◆ Task goal
Give back only the lines in the records below from the one with "12: (160, 504, 1.59)" to the one with "34: (122, 181, 11.50)", both inclusive, word for word.

[[ Data excerpts, beginning ]]

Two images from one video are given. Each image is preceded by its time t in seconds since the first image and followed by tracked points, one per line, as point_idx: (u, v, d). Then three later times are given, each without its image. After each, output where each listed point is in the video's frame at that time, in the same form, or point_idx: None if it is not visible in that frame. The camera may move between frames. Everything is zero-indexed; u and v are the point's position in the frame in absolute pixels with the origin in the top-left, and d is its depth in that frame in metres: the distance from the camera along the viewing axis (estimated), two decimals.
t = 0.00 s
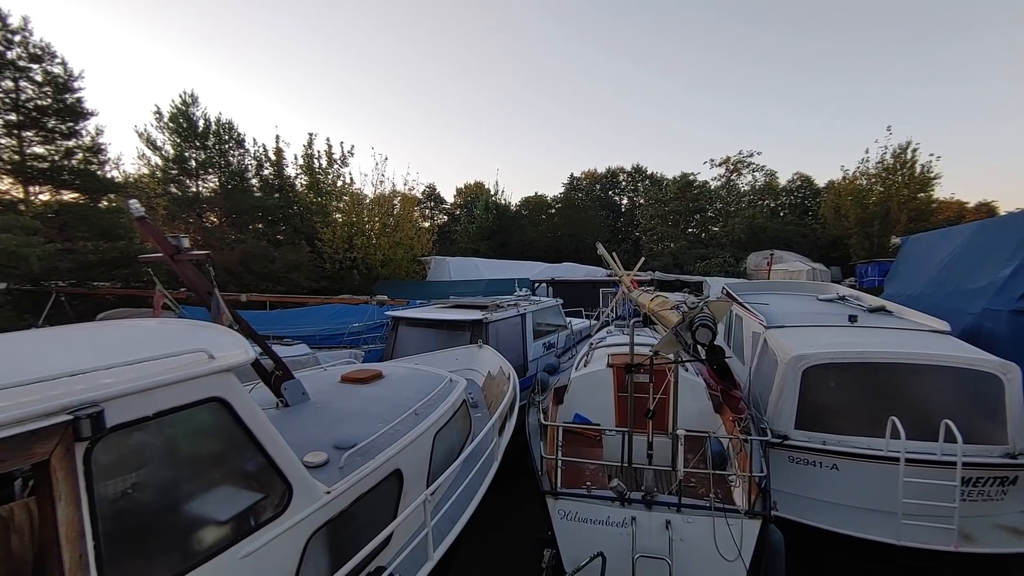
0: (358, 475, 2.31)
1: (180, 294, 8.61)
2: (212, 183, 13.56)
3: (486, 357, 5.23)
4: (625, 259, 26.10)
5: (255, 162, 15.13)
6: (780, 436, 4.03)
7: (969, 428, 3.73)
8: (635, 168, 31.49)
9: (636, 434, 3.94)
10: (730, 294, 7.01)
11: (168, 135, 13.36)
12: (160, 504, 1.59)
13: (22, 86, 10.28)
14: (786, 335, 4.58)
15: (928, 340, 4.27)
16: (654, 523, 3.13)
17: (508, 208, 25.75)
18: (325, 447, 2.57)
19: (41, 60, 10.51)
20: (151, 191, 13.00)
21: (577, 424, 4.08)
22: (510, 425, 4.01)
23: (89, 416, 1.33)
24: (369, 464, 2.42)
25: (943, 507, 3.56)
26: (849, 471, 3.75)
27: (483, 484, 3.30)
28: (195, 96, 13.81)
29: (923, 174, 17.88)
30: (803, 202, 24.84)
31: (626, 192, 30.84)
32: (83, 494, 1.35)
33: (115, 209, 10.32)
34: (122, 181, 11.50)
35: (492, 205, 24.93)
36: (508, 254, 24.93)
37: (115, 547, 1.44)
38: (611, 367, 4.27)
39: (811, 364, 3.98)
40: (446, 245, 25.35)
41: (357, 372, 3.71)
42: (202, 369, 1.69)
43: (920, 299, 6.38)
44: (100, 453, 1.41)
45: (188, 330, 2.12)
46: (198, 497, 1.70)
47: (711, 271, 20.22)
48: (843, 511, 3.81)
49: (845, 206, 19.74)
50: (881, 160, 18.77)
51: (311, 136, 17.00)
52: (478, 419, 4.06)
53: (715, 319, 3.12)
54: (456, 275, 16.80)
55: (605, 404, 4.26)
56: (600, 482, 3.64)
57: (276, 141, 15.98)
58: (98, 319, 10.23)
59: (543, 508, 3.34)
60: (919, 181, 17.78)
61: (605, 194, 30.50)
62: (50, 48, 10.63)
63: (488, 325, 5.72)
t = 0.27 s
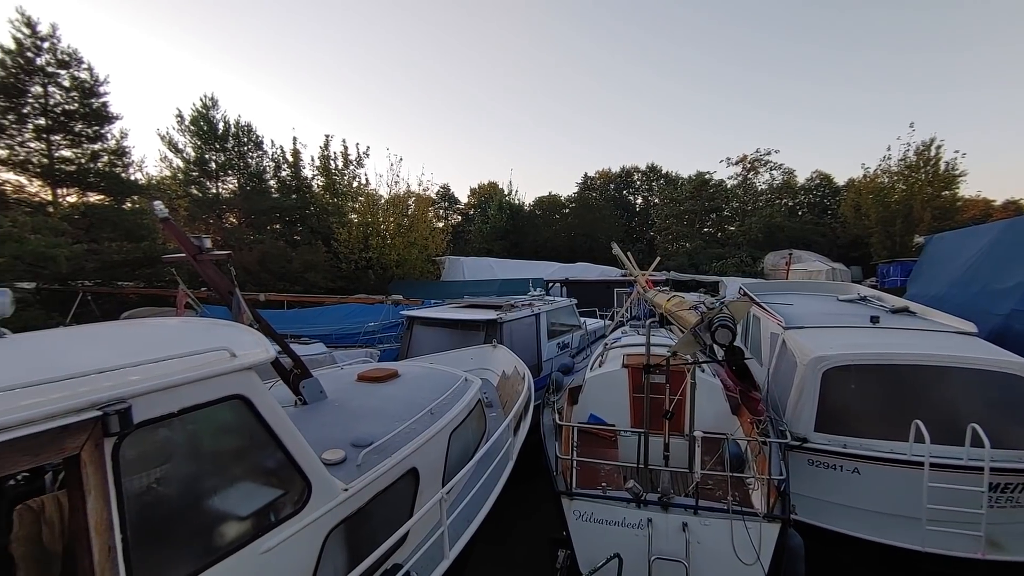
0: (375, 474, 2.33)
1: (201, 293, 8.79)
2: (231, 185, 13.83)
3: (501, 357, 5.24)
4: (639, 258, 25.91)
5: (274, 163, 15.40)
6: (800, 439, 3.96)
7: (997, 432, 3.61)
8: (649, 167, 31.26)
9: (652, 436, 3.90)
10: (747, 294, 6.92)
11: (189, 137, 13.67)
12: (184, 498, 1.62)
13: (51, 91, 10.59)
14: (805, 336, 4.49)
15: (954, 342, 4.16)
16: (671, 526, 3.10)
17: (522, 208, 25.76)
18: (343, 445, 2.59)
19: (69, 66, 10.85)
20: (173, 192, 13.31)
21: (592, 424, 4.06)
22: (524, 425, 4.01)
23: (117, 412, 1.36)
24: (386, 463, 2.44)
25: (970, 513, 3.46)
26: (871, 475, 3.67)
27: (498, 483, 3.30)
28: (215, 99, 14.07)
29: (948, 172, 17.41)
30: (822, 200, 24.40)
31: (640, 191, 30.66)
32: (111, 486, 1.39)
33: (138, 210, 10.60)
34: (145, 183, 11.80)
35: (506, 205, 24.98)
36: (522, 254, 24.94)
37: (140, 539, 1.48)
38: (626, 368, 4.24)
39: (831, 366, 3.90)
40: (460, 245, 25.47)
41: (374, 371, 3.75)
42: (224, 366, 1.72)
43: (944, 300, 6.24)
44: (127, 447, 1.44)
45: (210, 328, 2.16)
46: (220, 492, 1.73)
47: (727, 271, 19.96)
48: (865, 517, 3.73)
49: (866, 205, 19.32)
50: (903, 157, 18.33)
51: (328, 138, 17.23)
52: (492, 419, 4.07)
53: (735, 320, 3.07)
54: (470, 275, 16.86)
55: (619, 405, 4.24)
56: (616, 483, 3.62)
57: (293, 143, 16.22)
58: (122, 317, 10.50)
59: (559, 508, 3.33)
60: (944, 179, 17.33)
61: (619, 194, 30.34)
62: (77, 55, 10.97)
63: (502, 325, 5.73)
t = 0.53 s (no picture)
0: (390, 473, 2.35)
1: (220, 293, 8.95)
2: (249, 186, 14.07)
3: (514, 357, 5.24)
4: (653, 258, 25.72)
5: (290, 165, 15.62)
6: (818, 442, 3.89)
7: None
8: (664, 167, 31.00)
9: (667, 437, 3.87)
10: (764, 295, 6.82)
11: (209, 140, 13.94)
12: (205, 493, 1.65)
13: (77, 96, 10.88)
14: (823, 338, 4.41)
15: (979, 344, 4.05)
16: (686, 528, 3.07)
17: (535, 208, 25.74)
18: (359, 443, 2.62)
19: (94, 71, 11.15)
20: (193, 194, 13.58)
21: (606, 425, 4.04)
22: (538, 426, 4.01)
23: (142, 408, 1.40)
24: (401, 461, 2.45)
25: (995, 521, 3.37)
26: (892, 480, 3.59)
27: (511, 483, 3.30)
28: (233, 102, 14.33)
29: (972, 169, 16.95)
30: (841, 199, 23.94)
31: (654, 190, 30.43)
32: (135, 481, 1.42)
33: (159, 211, 10.84)
34: (166, 185, 12.05)
35: (519, 205, 24.99)
36: (535, 254, 24.92)
37: (163, 533, 1.51)
38: (640, 369, 4.21)
39: (851, 369, 3.82)
40: (473, 245, 25.54)
41: (388, 370, 3.78)
42: (244, 365, 1.75)
43: (969, 303, 6.10)
44: (150, 443, 1.47)
45: (230, 327, 2.20)
46: (239, 489, 1.76)
47: (743, 272, 19.69)
48: (885, 522, 3.65)
49: (886, 204, 18.90)
50: (926, 154, 17.89)
51: (343, 140, 17.43)
52: (506, 419, 4.07)
53: (753, 321, 3.03)
54: (483, 275, 16.90)
55: (634, 406, 4.21)
56: (630, 484, 3.59)
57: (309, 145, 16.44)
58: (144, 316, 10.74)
59: (572, 509, 3.32)
60: (968, 177, 16.88)
61: (633, 193, 30.15)
62: (101, 60, 11.25)
63: (515, 325, 5.73)
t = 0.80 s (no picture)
0: (406, 471, 2.36)
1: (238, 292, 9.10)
2: (266, 187, 14.29)
3: (528, 357, 5.24)
4: (667, 258, 25.50)
5: (306, 166, 15.82)
6: (837, 445, 3.82)
7: None
8: (678, 166, 30.73)
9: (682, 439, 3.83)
10: (781, 295, 6.72)
11: (227, 142, 14.19)
12: (226, 489, 1.68)
13: (101, 100, 11.16)
14: (843, 339, 4.33)
15: (1006, 346, 3.93)
16: (702, 531, 3.04)
17: (548, 208, 25.70)
18: (375, 442, 2.64)
19: (117, 75, 11.43)
20: (213, 195, 13.86)
21: (620, 426, 4.01)
22: (551, 426, 4.00)
23: (166, 405, 1.43)
24: (416, 460, 2.47)
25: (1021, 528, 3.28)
26: (914, 485, 3.51)
27: (525, 484, 3.30)
28: (251, 105, 14.56)
29: (998, 166, 16.48)
30: (861, 198, 23.46)
31: (668, 190, 30.17)
32: (159, 476, 1.45)
33: (179, 212, 11.08)
34: (186, 187, 12.30)
35: (532, 205, 24.96)
36: (548, 254, 24.88)
37: (186, 528, 1.54)
38: (655, 370, 4.18)
39: (871, 371, 3.74)
40: (486, 245, 25.60)
41: (403, 370, 3.80)
42: (264, 363, 1.78)
43: (998, 304, 5.94)
44: (173, 440, 1.51)
45: (249, 326, 2.24)
46: (259, 485, 1.79)
47: (760, 272, 19.40)
48: (907, 528, 3.57)
49: (908, 202, 18.48)
50: (950, 151, 17.48)
51: (358, 141, 17.61)
52: (520, 419, 4.07)
53: (772, 322, 2.98)
54: (496, 275, 16.92)
55: (648, 407, 4.18)
56: (644, 486, 3.57)
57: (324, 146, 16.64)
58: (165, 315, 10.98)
59: (586, 509, 3.31)
60: (994, 174, 16.42)
61: (647, 193, 29.94)
62: (124, 65, 11.53)
63: (529, 325, 5.73)
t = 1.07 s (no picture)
0: (420, 469, 2.38)
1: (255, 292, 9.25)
2: (283, 188, 14.51)
3: (541, 357, 5.23)
4: (682, 258, 25.25)
5: (322, 167, 16.02)
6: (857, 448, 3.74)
7: None
8: (693, 165, 30.45)
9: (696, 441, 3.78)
10: (798, 295, 6.61)
11: (245, 144, 14.44)
12: (245, 485, 1.71)
13: (124, 104, 11.43)
14: (863, 340, 4.24)
15: None
16: (718, 533, 3.01)
17: (561, 208, 25.64)
18: (390, 440, 2.67)
19: (139, 80, 11.70)
20: (231, 196, 14.11)
21: (634, 427, 3.98)
22: (565, 426, 3.99)
23: (188, 402, 1.47)
24: (430, 458, 2.48)
25: None
26: (937, 490, 3.43)
27: (539, 483, 3.30)
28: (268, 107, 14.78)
29: None
30: (881, 196, 22.96)
31: (683, 189, 29.89)
32: (182, 470, 1.48)
33: (199, 213, 11.32)
34: (206, 188, 12.54)
35: (545, 205, 24.91)
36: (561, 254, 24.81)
37: (207, 522, 1.57)
38: (670, 370, 4.14)
39: (893, 373, 3.64)
40: (499, 245, 25.63)
41: (418, 369, 3.83)
42: (281, 361, 1.81)
43: None
44: (195, 436, 1.54)
45: (267, 324, 2.27)
46: (278, 481, 1.82)
47: (776, 271, 19.11)
48: (929, 533, 3.49)
49: (931, 200, 18.04)
50: (975, 148, 17.04)
51: (372, 142, 17.77)
52: (533, 418, 4.07)
53: (792, 322, 2.94)
54: (509, 275, 16.94)
55: (663, 407, 4.14)
56: (659, 487, 3.54)
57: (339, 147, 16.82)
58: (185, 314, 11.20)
59: (600, 510, 3.30)
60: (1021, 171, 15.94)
61: (661, 192, 29.72)
62: (147, 69, 11.80)
63: (542, 325, 5.72)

[[ Data excerpts, end ]]

◆ Answer space
12: (160, 504, 1.59)
13: (22, 86, 10.28)
14: (786, 335, 4.58)
15: (928, 340, 4.27)
16: (654, 523, 3.13)
17: (508, 208, 25.75)
18: (325, 447, 2.57)
19: (41, 60, 10.51)
20: (151, 191, 13.00)
21: (577, 424, 4.08)
22: (510, 425, 4.01)
23: (89, 416, 1.33)
24: (369, 464, 2.42)
25: (943, 507, 3.56)
26: (849, 471, 3.75)
27: (483, 484, 3.30)
28: (195, 96, 13.81)
29: (923, 174, 17.88)
30: (803, 202, 24.84)
31: (626, 192, 30.84)
32: (83, 494, 1.35)
33: (115, 209, 10.32)
34: (122, 181, 11.50)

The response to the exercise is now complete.